There was a tray of food—bread and cheese and dates—sitting out on a low metal table, as if somebody had been going to sit in here and have lunch and gloat over Tiercel. There was a knife on the tray—one of the same kind of knives that all the Isvaieni seemed to carry—and Harrier picked it up without thinking and then dropped it with a cry.

He thought of the knife in the hand of the man he’d killed. The
men
he’d killed. He remembered that morning on the steps of the palace, and realized he didn’t even know how many men he’d killed that day, and realized it had all been for nothing, because they’d ended up here anyway. His hands began to shake, and he forced them to stop, and he forced himself to pick up the knife again. It was just a knife. A tool. It was what people did with tools that mattered.

He cut the rags around Tiercel’s ankles first, then sat him up and cut the ones around his wrists.
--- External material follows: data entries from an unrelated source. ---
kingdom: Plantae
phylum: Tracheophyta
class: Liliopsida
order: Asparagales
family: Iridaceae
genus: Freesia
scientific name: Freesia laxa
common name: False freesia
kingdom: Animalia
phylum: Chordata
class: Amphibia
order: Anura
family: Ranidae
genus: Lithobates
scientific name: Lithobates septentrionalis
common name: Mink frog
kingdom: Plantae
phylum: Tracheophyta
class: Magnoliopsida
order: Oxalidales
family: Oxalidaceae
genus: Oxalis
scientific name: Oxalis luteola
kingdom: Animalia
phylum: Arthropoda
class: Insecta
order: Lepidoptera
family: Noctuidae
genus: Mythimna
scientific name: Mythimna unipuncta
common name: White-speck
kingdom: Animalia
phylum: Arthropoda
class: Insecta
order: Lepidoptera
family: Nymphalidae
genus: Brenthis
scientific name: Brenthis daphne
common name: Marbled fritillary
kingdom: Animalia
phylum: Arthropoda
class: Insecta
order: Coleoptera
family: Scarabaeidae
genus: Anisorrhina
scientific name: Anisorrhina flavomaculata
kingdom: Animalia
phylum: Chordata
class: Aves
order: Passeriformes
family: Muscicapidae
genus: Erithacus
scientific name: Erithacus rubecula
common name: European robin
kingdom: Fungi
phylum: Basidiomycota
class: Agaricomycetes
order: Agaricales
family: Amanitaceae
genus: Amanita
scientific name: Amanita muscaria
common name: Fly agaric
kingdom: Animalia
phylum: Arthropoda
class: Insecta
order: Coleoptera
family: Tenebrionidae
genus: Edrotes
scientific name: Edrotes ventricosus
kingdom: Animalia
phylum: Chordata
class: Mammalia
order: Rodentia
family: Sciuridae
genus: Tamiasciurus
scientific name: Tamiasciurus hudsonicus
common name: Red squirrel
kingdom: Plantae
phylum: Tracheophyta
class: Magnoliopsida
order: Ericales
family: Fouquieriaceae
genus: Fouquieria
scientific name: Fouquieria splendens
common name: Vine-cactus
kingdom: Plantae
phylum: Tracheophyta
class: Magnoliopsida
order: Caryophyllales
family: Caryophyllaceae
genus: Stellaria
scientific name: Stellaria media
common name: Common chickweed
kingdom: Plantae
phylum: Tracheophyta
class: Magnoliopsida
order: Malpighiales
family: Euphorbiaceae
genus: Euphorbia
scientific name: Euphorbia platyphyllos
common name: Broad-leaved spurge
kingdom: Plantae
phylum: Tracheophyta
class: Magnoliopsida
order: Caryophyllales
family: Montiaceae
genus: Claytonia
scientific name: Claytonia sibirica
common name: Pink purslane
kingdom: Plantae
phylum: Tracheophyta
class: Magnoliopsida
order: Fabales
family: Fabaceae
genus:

The center pole of the tent was sturdy enough to lean against; he checked before propping Tiercel against it. Then he cut through the gag and pulled it out.

“Oh, Light deliver us,” Tiercel said. His voice was hoarse and slurred and his lips were dry and cracked.

“I’d leave the blindfold on,” Harrier said. “Really.”

He went back to the door of the tent to get the waterskin, but by the time he came back, Tiercel had pulled off the blindfold and was groaning and wincing at the light from the open side of the tent, bringing his swollen hands up to block as much of it as possible.

“Told you,” Harrier said without sympathy. He held up the waterskin for Tiercel to drink, and once Tiercel had drunk his fill, washed his own hands and face to remove as much of the dust as he could and then squirted some of the rest of the water over Tiercel.

“Hey,” Tiercel said weakly.

“You could use a bath,” Harrier said unsympathetically.

“Well, so could you,” Tiercel said. He took a deep breath. “I thought you were dead. I didn’t know what had happened. When I came to, I knew I’d been tied up. The first time I could manage to concentrate, I yelled for Ancaladar as loud as I could.”

“And I came, Bonded,” Ancaladar said from the doorway, sounding agitated. “I woke, and came as fast as I could.”

“You’re here, and we’re alive,” Harrier said soothingly, because Ancaladar seemed really upset. He went over to the table. Even the smell of the dates was nauseating, but he picked up the bread and the cheese and brought them back to where Tiercel was sitting. “Have some food,” he said, sitting down carefully. The floor of the tent was carpeted; he wondered if the carpets had come from the city, or whether the Isvaieni had carried them here with them. “I don’t know how long we’ve been held prisoner, but I know they didn’t feed us. Or give us any water.” He tore off a piece of the bread and chewed slowly. It was hard and stale, but it only served to make him aware of how hungry he was. After a couple of bites he handed the bread to Tiercel and accepted the cheese in return.

“What happened?” Tiercel asked.

“You passed out,” Harrier said, staring over Tiercel’s shoulder.

“After that. Harrier, I already know the city fell,” Tiercel added, when Harrier didn’t say anything.

“Rial and I got you inside—we were on the roof, if you don’t remember. Everybody who was going to fight went out. There was an ambush. I guess. I think the Isvaieni heard the horns and knew the shield wasn’t going to come back up this time.” He shrugged. “It didn’t matter. They were supposed to be too weak to fight back. After six days without water, they should have been.”

“They weren’t, though,” Tiercel said.

“No. But you were right,” Harrier said, looking for something to distract Tiercel. “You said that the Red Man—you remember, he was following us all the way to Ysterialpoerin? You said he was here, and he was.”

Tiercel frowned. “I said that? I don’t remember.”

“You raved about him for three days.”

“Yeah, well I probably said I was an enchanted Silver Eagle, too, I mean—wait. He was here?”

“Yeah. We had a wonderful conversation, and he asked what I’d do—pretty much—to get you out of the city alive, and then I got captured by a bunch of Isvaieni and I guess you did, too.”

Tiercel gave him an odd look. “That was all that happened?”

“Does there have to be more? Oh, he said I was
real
now, which I found very, very comforting. Not.”

“Because he could see you. And you could talk to him,” Tiercel said, guessing.